2nd line onwards contains the ID followed by the IP of the machines, always one machine per line
Example:
4
0 192.168.0.6
1 192.168.0.7
2 192.168.0.8
3 192.168.0.9
*It is important to remember that the relationship between IDs and IPs must be respected throughout the process and the same 'input' file must be used for all machines.
Once this is done, we can run the program, for that, just run the python program with the first argument being its own ID and the second argument the port that the connection will be made. Example: python peer.py 0 5621 Then, the program takes the information taken from the 'entry' file and stored in a list called IPs, this list offers the information that will be used to send messages and identify the machines' IPs based on the IDs, even your own ID is obtained thus. When reading, the heartbeats dictionary, which has IDs as its key, starts with zero and we add the IDs to the list of online machines. A thread is also created so that the peer can listen for messages coming along with a thread to check TIMEOUTS, but it will only start when everyone is connected. Here he remains waiting until all the other machines are connected.
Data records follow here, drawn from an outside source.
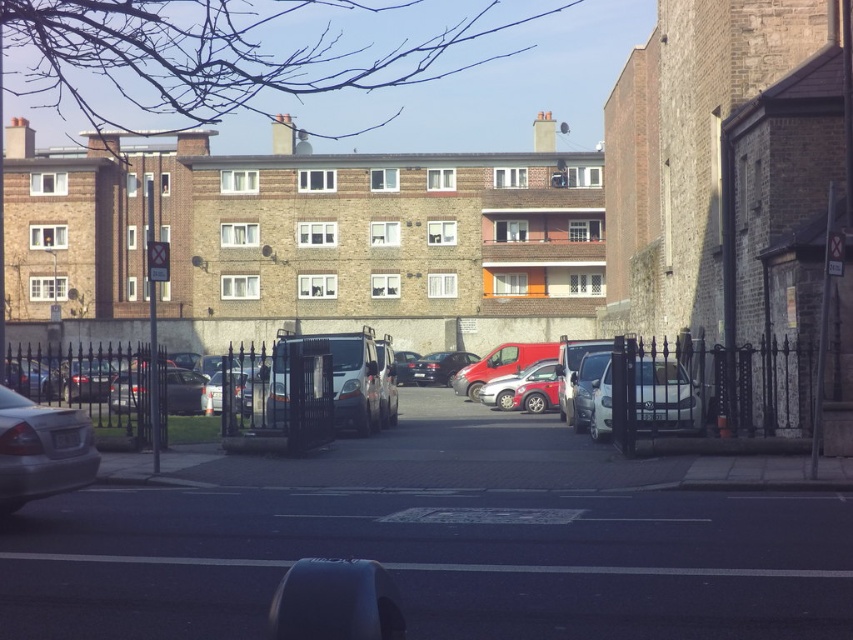
Is point (57, 480) farther from viewer compared to point (456, 362)?

No, (57, 480) is closer to viewer.

The width and height of the screenshot is (853, 640). Describe the element at coordinates (41, 451) in the screenshot. I see `silver metallic sedan at lower left` at that location.

This screenshot has width=853, height=640. I want to click on silver metallic sedan at lower left, so click(41, 451).

Does metallic gray parking meter at lower center have a greater width compared to white matte van at center?

Yes, metallic gray parking meter at lower center is wider than white matte van at center.

Does point (611, 618) lie in front of point (642, 362)?

Yes, it is.

I want to click on metallic gray parking meter at lower center, so coord(436,563).

Does silver metallic sedan at lower left appear under white matte van at center?

Correct, silver metallic sedan at lower left is located below white matte van at center.

You are a GUI agent. You are given a task and a screenshot of the screen. Output one action in this format:
    pyautogui.click(x=<x>, y=<y>)
    Task: Click on the silver metallic sedan at lower left
    Image resolution: width=853 pixels, height=640 pixels.
    Given the screenshot: What is the action you would take?
    pyautogui.click(x=41, y=451)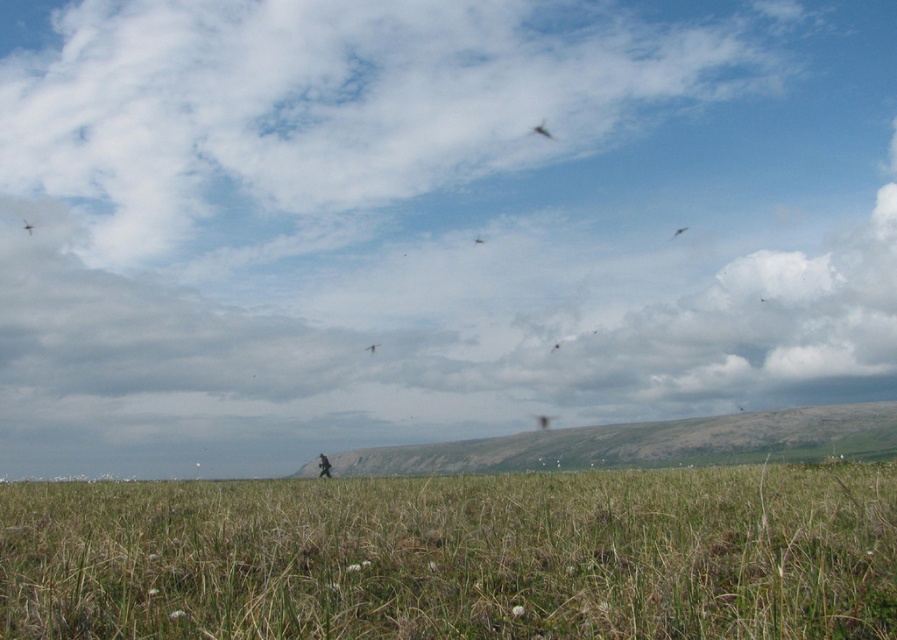
Image resolution: width=897 pixels, height=640 pixels. Describe the element at coordinates (541, 131) in the screenshot. I see `dark brown feathered bird at upper center` at that location.

Between point (544, 134) and point (23, 220), which one is positioned behind?

The point (23, 220) is behind.

Is point (530, 129) farther from camera compared to point (27, 230)?

No, (530, 129) is closer to viewer.

Where is `dark brown feathered bird at upper center`? This screenshot has width=897, height=640. dark brown feathered bird at upper center is located at coordinates (541, 131).

Looking at this image, does gray rocky hill at center have a greater height compared to brown feathered bird at center?

Yes.

Is gray rocky hill at center to the right of brown feathered bird at center from the viewer's perspective?

Indeed, gray rocky hill at center is positioned on the right side of brown feathered bird at center.

The height and width of the screenshot is (640, 897). What do you see at coordinates (649, 444) in the screenshot? I see `gray rocky hill at center` at bounding box center [649, 444].

Where is `gray rocky hill at center`? Image resolution: width=897 pixels, height=640 pixels. gray rocky hill at center is located at coordinates (649, 444).

Does smooth feathered bird at upper right appear over brown feathered bird at center?

Yes, smooth feathered bird at upper right is above brown feathered bird at center.

Measure the distance from smooth feathered bird at upper right to brown feathered bird at center.

smooth feathered bird at upper right is 13.73 meters from brown feathered bird at center.

This screenshot has width=897, height=640. In order to click on smooth feathered bird at upper right in this screenshot , I will do `click(678, 230)`.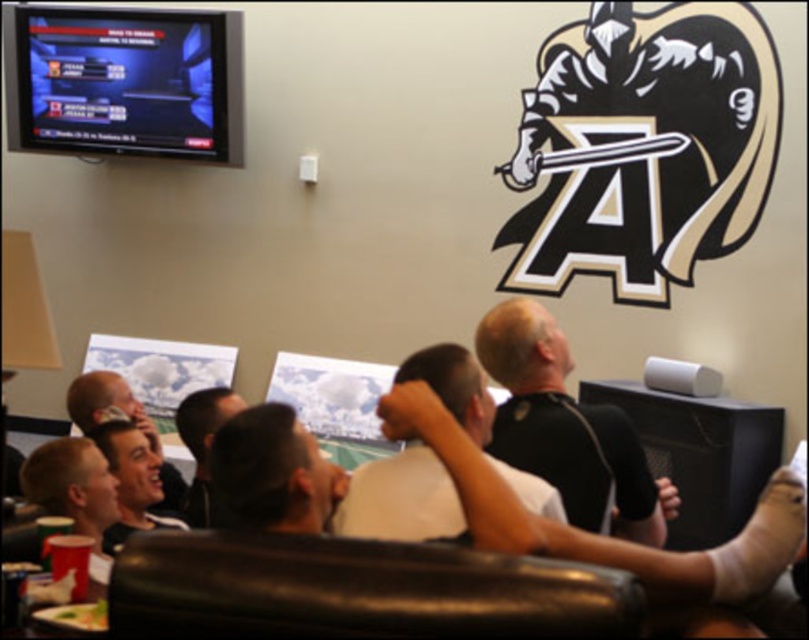
Question: Does black leather couch at lower center have a lesser width compared to matte black shirt at center?

Choices:
 (A) yes
 (B) no

Answer: (B)

Question: Does black t-shirt at center have a lesser width compared to black matte shirt at center?

Choices:
 (A) no
 (B) yes

Answer: (A)

Question: Which point is closer to the camera?

Choices:
 (A) matte black screen at upper left
 (B) black leather couch at lower center

Answer: (B)

Question: Can you confirm if black leather couch at lower center is positioned to the right of black t-shirt at center?

Choices:
 (A) no
 (B) yes

Answer: (A)

Question: Which object appears closest to the camera in this image?

Choices:
 (A) black t-shirt at center
 (B) matte black shirt at lower left
 (C) dark brown hair at center

Answer: (A)

Question: Which object is positioned closest to the dark brown hair at center?

Choices:
 (A) black matte shirt at center
 (B) matte black shirt at center
 (C) matte black shirt at lower left

Answer: (B)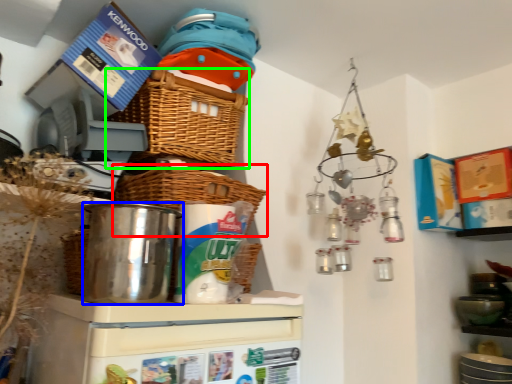
Question: Based on their relative distances, which object is farther from basket (highlighted by a red box)? Choose from appliance (highlighted by a blue box) and basket (highlighted by a green box).

Choices:
 (A) appliance
 (B) basket

Answer: (B)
So far, some important decisions have been made, one of which is that the heartbeats dictionary will store the time he received the message, already thinking about later using TIMEOUT to find the machines that have disconnected. Along with this, the way to know that all machines are connected, is to verify that all heartbeats are different from 0 (zero). A list of machines was also created which is initially filled in with all the IDs in the 'entry' file, it may be a little hasty to put all machines online before they are actually connected, but as it is necessary that all machines are connected to starting the whole process of electing the leader and actually working does not affect the functioning in any way. As for the messages, we decided that it would simply be your own ID, as it is easy to handle and we can easily find your IP by the IP list, we had this inspiration from heartbeats, as it is suggestive to understand that it is just a message to know that you are alive and naturally knowing who is alive.
The sending of messages is based on the IDs that are in the list of online machines and we define frequency as 2s. After all machines are connected, the heartbeat dictionary is completed with the time it received the messages and the first election is made. The result of the election is the lowest ID in the list of online machines. The list of online machines is changed when TIMEOUT verifies that the time since a given machine sent a message to it has exceeded a time that we defined as 5s, consequently, the ID of that machine is removed from the list and if the ID was of the leader, it is made a new election. At that moment, urgent messages come into action, we use the MSG_OOB flag, they warn others that a leader update is needed.
-
The peer sends its ID to all machines in the list of online machines
-
When the heartbeat is received, we record its arrival time in the heartbeats dictionary for the sender's ID.
-
In parallel, every 2 seconds the peers send their heartbeat.
-
Also in parallel, TIMEOUT always arrives if the time since the last connection has exceeded 5s. If so, check if you are the leader, if you have lost connection with the leader, we send an urgent message and elect a new leader, if not the leader, we just remove it from the list of online machines.